WHAT IS REQUIRED:
What is the number of lines in the following data that contain "Android"? Answer with the number alone.

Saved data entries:
/---

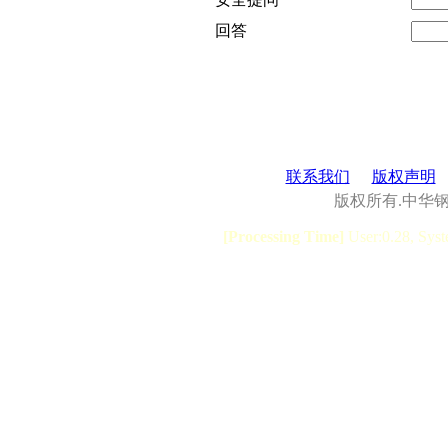
回答
联系我们
版权声明
版权所有.中华
[Processing Time]
User:0.28, Syst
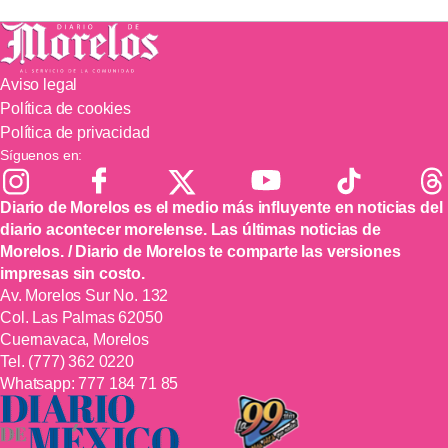
Aviso legal
Política de cookies
Política de privacidad
Síguenos en:
Diario de Morelos es el medio más influyente en noticias del
diario acontecer morelense. Las últimas noticias de
Morelos. / Diario de Morelos te comparte las versiones
impresas sin costo.
Av. Morelos Sur No. 132
Col. Las Palmas 62050
Cuernavaca, Morelos
Tel.
(777) 362 0220
Whatsapp:
777 184 71 85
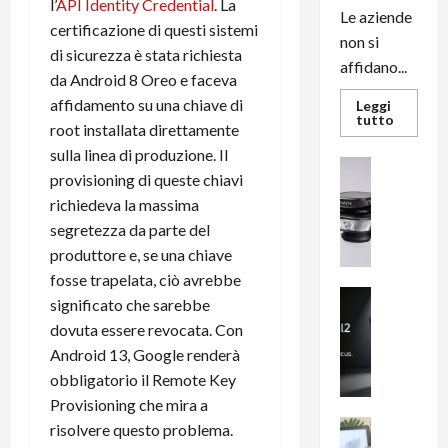
l’
API Identity Credential
. La
Le aziende
certificazione di questi sistemi
non si
di sicurezza è stata richiesta
affidano...
da Android 8 Oreo e faceva
affidamento su una chiave di
Leggi
Leggi
tutto
root installata direttamente
di
più
sulla linea di produzione. Il
su
News su An
L’evoluz
provisioning di queste chiavi
Recension
dell’uffi
passa
richiedeva la massima
R
dal
a
segretezza da parte del
noleggio
stampan
v
produttore e, se una chiave
multifu
e
e
fosse trapelata, ciò avrebbe
smartp
m
News su An
sempre
significato che sarebbe
e
Smartphon
aggiorn
dovuta essere revocata. Con
B
n
Android 13, Google renderà
i
F
obbligatorio il Remote Key
g
R
m
1
Provisioning che mira a
e
1
News su An
risolvere questo problema.
H
Recension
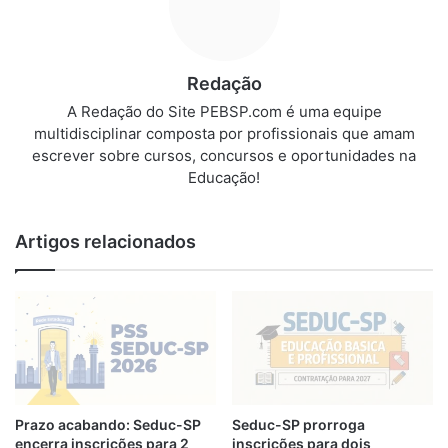
Redação
A Redação do Site PEBSP.com é uma equipe
multidisciplinar composta por profissionais que amam
escrever sobre cursos, concursos e oportunidades na
Educação!
Artigos relacionados
Prazo acabando: Seduc-SP
Seduc-SP prorroga
encerra inscrições para 2
inscrições para dois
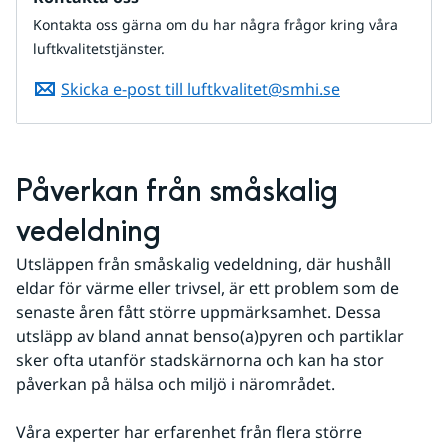
Kontakta oss gärna om du har några frågor kring våra
luftkvalitetstjänster.
Skicka e-post till luftkvalitet@smhi.se
Påverkan från småskalig 
vedeldning
Utsläppen från småskalig vedeldning, där hushåll 
eldar för värme eller trivsel, är ett problem som de 
senaste åren fått större uppmärksamhet. Dessa 
utsläpp av bland annat benso(a)pyren och partiklar 
sker ofta utanför stadskärnorna och kan ha stor 
påverkan på hälsa och miljö i närområdet.
Våra experter har erfarenhet från flera större 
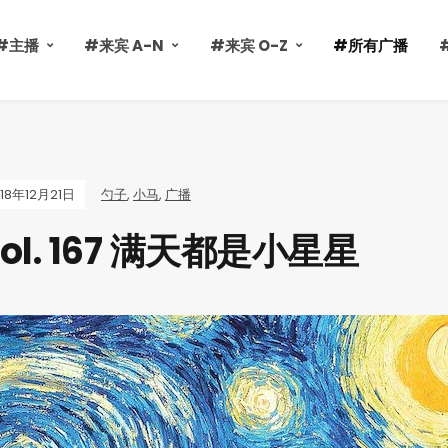
#主播
#来宾 A-N
#来宾 O-Z
#所有广播
018年12月21日
勺子
,
小马
,
广播
ol. 167 满天都是小星星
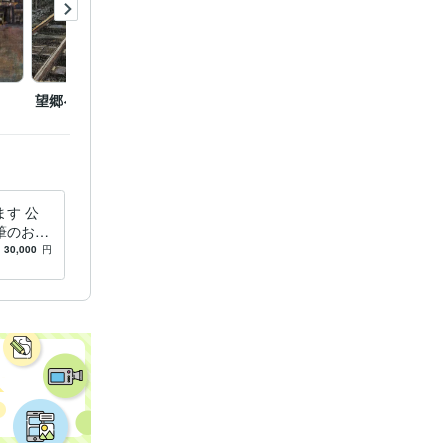
望郷への道
歓喜
窓辺の
す 公
筆のお好
す。
30,000
円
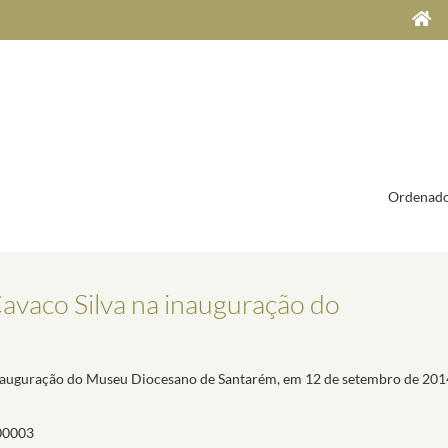
Ordenado
avaco Silva na inauguração do
 inauguração do Museu Diocesano de Santarém, em 12 de setembro de 201
00003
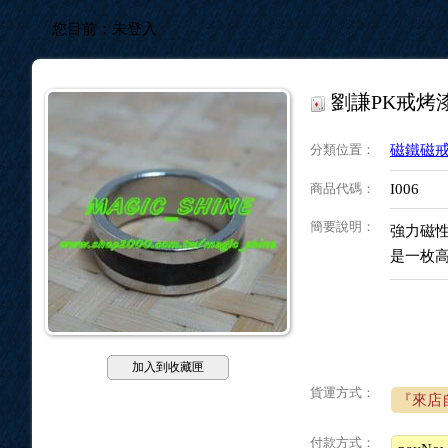
您目前：
未登入
劉謙PK戒烤
分類位置
：
磁鐵磁
商品代碼
：
I006
簡要說明
：
強力磁
是一枚
加入到收藏匣
貨運方式：
『來店
付款方式：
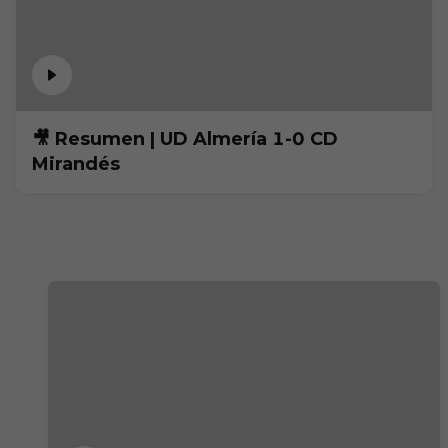
🎥 Resumen | UD Almería 1-0 CD
Mirandés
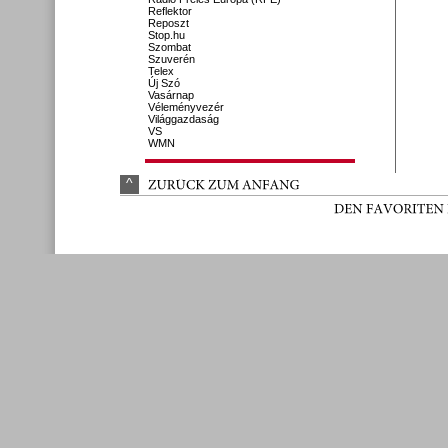
Reflektor
Reposzt
Stop.hu
Szombat
Szuverén
Telex
Új Szó
Vasárnap
Véleményvezér
Világgazdaság
VS
WMN
^
ZURÜ
CK 
ZUM 
ANFANG
DEN 
FAVORITEN 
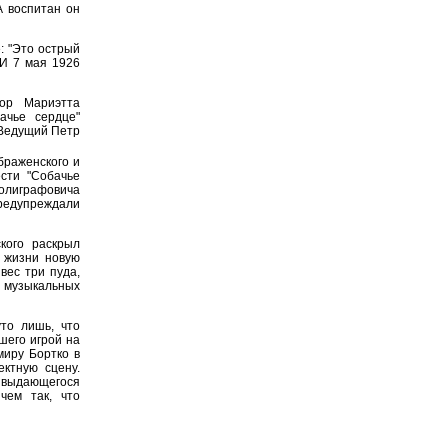
А воспитан он
: "Это острый
 И 7 мая 1926
ор Мариэтта
ачье сердце"
 Ведущий Петр
раженского и
сти "Собачье
олиграфовича
предупреждали
кого раскрыл
к жизни новую
вес три пуда,
а музыкальных
уто лишь, что
шего игрой на
миру Бортко в
ктную сцену.
 выдающегося
чем так, что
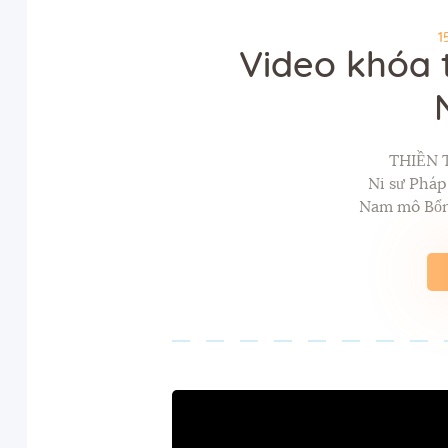
1
Video khóa 
THIỀN 
Ni sư Phá
Nam mô Bổn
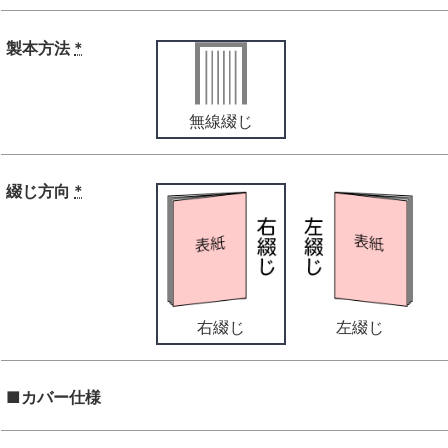
製本方法
*
無線綴じ
綴じ方向
*
右綴じ
左綴じ
■カバー仕様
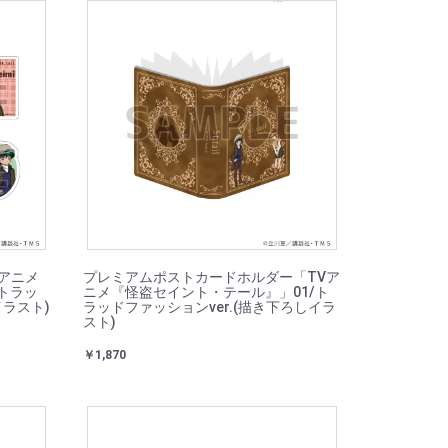
Vアニメ
プレミアムポストカードホルダー「TVア
トラッ
ニメ『怪盗セイント・テール』」01/ト
イラスト)
ラッドファッションver.(描き下ろしイラ
スト)
￥1,870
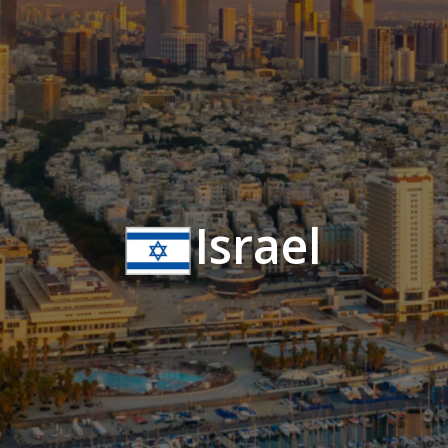
Israel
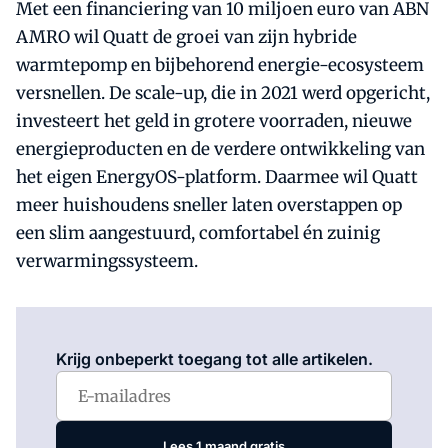
Met een financiering van 10 miljoen euro van ABN
AMRO wil Quatt de groei van zijn hybride
warmtepomp en bijbehorend energie-ecosysteem
versnellen. De scale-up, die in 2021 werd opgericht,
investeert het geld in grotere voorraden, nieuwe
energieproducten en de verdere ontwikkeling van
het eigen EnergyOS-platform. Daarmee wil Quatt
meer huishoudens sneller laten overstappen op
een slim aangestuurd, comfortabel én zuinig
verwarmingssysteem.
Log in
om dit artikel te lezen.
Krijg onbeperkt toegang tot alle artikelen.
Lees 1 maand gratis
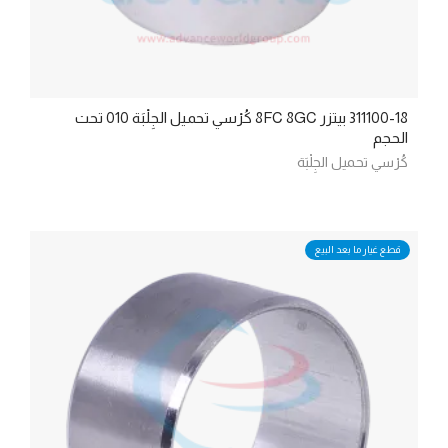
311100-18 بيتزر 8FC 8GC كُرْسي تحميل الجِلْبَة 010 تحت
الحجم
كُرْسي تحميل الجِلْبَة
قطع غيار ما بعد البيع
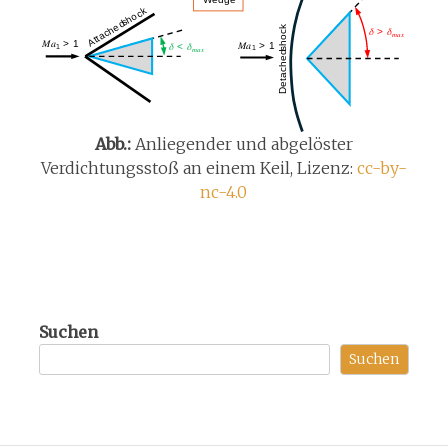
Abb.:
Anliegender und abgelöster
Verdichtungsstoß an einem Keil, Lizenz:
cc-by-
nc-4.0
Suchen
Suchen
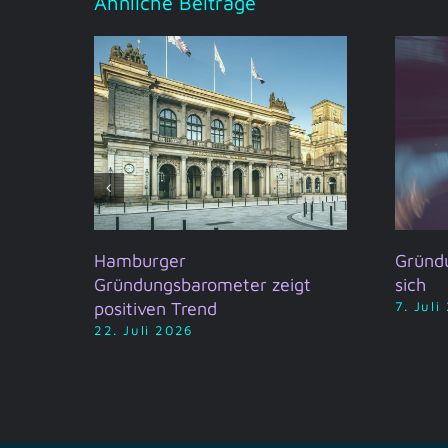
Ähnliche Beiträge
t
Hamburger
Gründ
Gründungsbarometer zeigt
sich
positiven Trend
7. Juli
22. Juli 2026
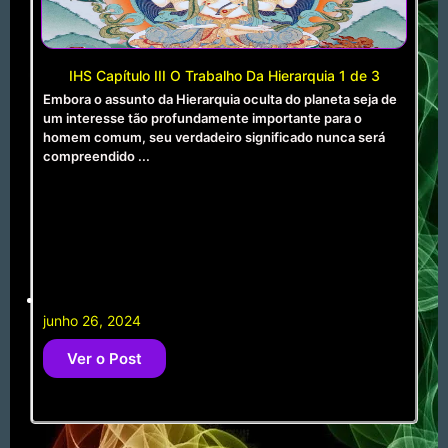
IHS Capítulo III O Trabalho Da Hierarquia 1 de 3
Embora o assunto da Hierarquia oculta do planeta seja de
um interesse tão profundamente importante para o
homem comum, seu verdadeiro significado nunca será
compreendido ...
junho 26, 2024
Ver o Post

\---

ANSWER AREA:
2